Rather than brooding on the issue in the lonely isolation of their own farms, there was at least the chance to share the shock and disbelief with others of a like mind.
There might even have been the opportunity to try to find out just what the implications and ramifications would be – but facts were difficult to tie down, with informed speculation being the best on offer.
With a surprising number of scenarios still possible, though, even the best guesswork had to follow a line of diverging possibilities.
In political circles, the likelihood of a second indy ref was certainly mapped out in short order.
While farmers were amongst the staunchest supporters of the union last time round, judging by the initial reaction to the Brexit vote on display on Friday, no huge carrot would be required to tempt the sector over to what they might previously have viewed as the dark side.
But even a rushed independence vote would be hard-pushed to have the required legislative procedures in place before exit is thrust upon us – for countries at the core of the union have already made it plain that they want a clean break and that the UK should press ahead with Article 50 immediately.
It’s also clear the UK will inevitably face a tortuous and painful departure – if for no other reason than, with growing signs of nationalist tendencies on the ascendancy across Europe, “pour encourager les autres” not to follow the same course of action.
But if the domino theory materialises, a newly independent Scotland could find itself applying to join what by then might be a lame duck European Union.
The alternative route, sticking with Brexit, probably doesn’t have much more to recommend it.

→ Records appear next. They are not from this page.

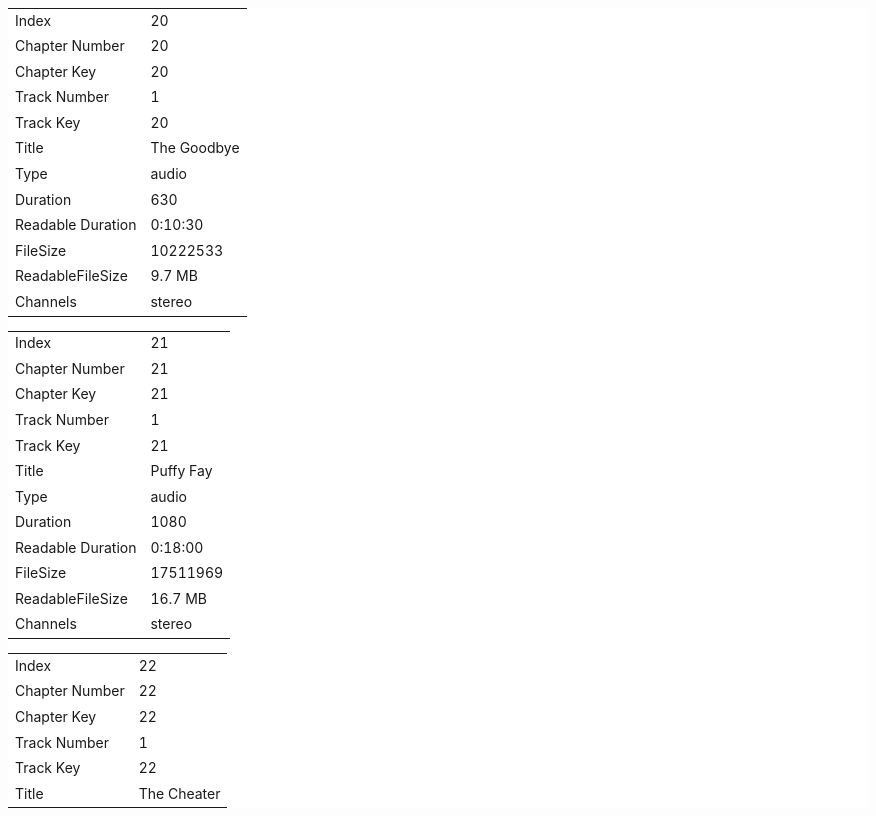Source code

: |  |  |
| - | - |
| Index | 20 |
| Chapter Number | 20 |
| Chapter Key | 20 |
| Track Number | 1 |
| Track Key | 20 |
| Title | The Goodbye |
| Type | audio |
| Duration | 630 |
| Readable Duration | 0:10:30 |
| FileSize | 10222533 |
| ReadableFileSize | 9.7 MB |
| Channels | stereo |

|  |  |
| - | - |
| Index | 21 |
| Chapter Number | 21 |
| Chapter Key | 21 |
| Track Number | 1 |
| Track Key | 21 |
| Title | Puffy Fay |
| Type | audio |
| Duration | 1080 |
| Readable Duration | 0:18:00 |
| FileSize | 17511969 |
| ReadableFileSize | 16.7 MB |
| Channels | stereo |

|  |  |
| - | - |
| Index | 22 |
| Chapter Number | 22 |
| Chapter Key | 22 |
| Track Number | 1 |
| Track Key | 22 |
| Title | The Cheater |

A columnist’s description of those leading the Leave campaign as “opportunistic toffs, reactionary clubmen and stockbroker belt quasi fascists” probably couldn’t be bettered.
From the farming industry’s point of view, that probably sums up their qualifications for – and desire to – look after our sector. If these lunatics take over the asylum, despite the promises that the money which will no longer wing its way to Europe will be spent on the home front, the chances of anything more than a token amount of this over-promised fund working its way into farm support is slim at best.
With the few mentions of food made outside the set-piece farming sector debates revolving around a vague promise to make it cheaper, the market place is unlikely to be a source of our salvation.
Continuing to pile the joy high with a five-pronged graip, no bonfire of regulations will be on the cards if we want to maintain any sort of trading deal with our markets in Europe.
World Trade Organisation regulations – with which we’ll still need to comply – will also squash any wild dreams of a return to a deficiency scheme-style payment system.
But could there be any good news in this litany of doom?
A sharp fall in land prices – and with it rental values – could offer opportunities for some in the industry.
Paradoxically, in the short term, any repeat of the sharp slide in Sterling seen early on Friday could boost commodity prices for the industry.
And I’ve been given a firm assurance that SGRPID’s new £178 million computer system will be able to handle the future!